Former Sen. Rick Santorum (R-Pa.), who, in 2012, won the Iowa caucuses and finished second overall to eventual nominee Mitt Romney, is expected to announce his second consecutive presidential bid from Pittsburgh on Wednesday.
On Thursday, former New York Gov. George Pataki (R), a long shot, will most likely hit the launch button from New Hampshire.
And Monday, Sen. Lindsey Graham (R-S.C.) will enter the race from his hometown of Central, S.C., becoming the fourth senator to throw his hat into the ring.
The trio faces an uphill climb in the fight for money, media, and top-level political staffers and advisers.
Santorum and Graham currently hang on the precipice of the top 10, while Pataki doesn’t register in polls at all.
Of the three, Santorum starts in the best position based on the strength of his 2012 campaign, when he emerged as the most formidable challenger to Romney.
But Republican strategists say the political terrain he faces in 2016 is much more difficult. They are doubtful he’ll be able to recapture the magic from 2012.
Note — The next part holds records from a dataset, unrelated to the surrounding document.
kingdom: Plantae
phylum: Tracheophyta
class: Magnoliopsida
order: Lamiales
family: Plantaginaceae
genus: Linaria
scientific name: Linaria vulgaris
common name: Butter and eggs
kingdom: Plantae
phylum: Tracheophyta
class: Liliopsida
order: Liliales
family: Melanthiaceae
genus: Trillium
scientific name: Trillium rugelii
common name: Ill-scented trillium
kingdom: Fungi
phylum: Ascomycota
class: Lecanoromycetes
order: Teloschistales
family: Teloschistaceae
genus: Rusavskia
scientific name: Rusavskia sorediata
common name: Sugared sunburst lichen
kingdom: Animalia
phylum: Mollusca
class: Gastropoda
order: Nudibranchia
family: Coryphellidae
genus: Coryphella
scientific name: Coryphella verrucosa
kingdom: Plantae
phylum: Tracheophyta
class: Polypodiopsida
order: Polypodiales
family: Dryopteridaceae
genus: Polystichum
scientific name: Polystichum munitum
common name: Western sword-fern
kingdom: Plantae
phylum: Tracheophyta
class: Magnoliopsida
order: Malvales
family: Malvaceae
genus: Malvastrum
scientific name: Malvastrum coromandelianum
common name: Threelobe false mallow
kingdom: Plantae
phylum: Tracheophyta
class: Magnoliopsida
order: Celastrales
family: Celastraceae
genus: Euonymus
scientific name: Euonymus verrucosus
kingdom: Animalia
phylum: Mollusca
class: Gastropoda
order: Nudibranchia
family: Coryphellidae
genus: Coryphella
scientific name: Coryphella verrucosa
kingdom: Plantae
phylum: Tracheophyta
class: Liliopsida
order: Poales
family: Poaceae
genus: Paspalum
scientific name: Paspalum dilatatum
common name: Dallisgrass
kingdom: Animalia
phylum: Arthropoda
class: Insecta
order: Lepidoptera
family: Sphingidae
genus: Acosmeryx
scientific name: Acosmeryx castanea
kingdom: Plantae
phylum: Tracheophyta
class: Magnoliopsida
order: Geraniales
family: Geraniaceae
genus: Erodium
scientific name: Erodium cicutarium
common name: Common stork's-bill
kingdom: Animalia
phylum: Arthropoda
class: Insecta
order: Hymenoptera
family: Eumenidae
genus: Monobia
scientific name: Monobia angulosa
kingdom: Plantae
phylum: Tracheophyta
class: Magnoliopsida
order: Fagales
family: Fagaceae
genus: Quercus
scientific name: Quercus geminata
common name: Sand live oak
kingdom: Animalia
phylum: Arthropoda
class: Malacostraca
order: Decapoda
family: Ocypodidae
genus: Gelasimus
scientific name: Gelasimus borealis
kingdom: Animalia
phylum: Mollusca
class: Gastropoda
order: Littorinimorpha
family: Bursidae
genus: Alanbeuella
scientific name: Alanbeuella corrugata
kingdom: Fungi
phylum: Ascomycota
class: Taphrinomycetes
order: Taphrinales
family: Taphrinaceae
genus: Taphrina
“This field is exponentially stronger, and a lot of his momentum from 2012 was based on the anti-Romney vote. It wasn’t necessarily pro-Santorum,” said Ford O’Connell, a Republican strategist.
Graham also appears to have been spurred to run to thwart the presidential ambitions of his colleague, Sen. Rand Paul (R-Ky.), whose foreign policy views he believes are dangerous.
“I still feel the main reason he’s running for president is as a protest vote to Rand Paul, but he could wind up turning this into a Cabinet position,” O’Connell said.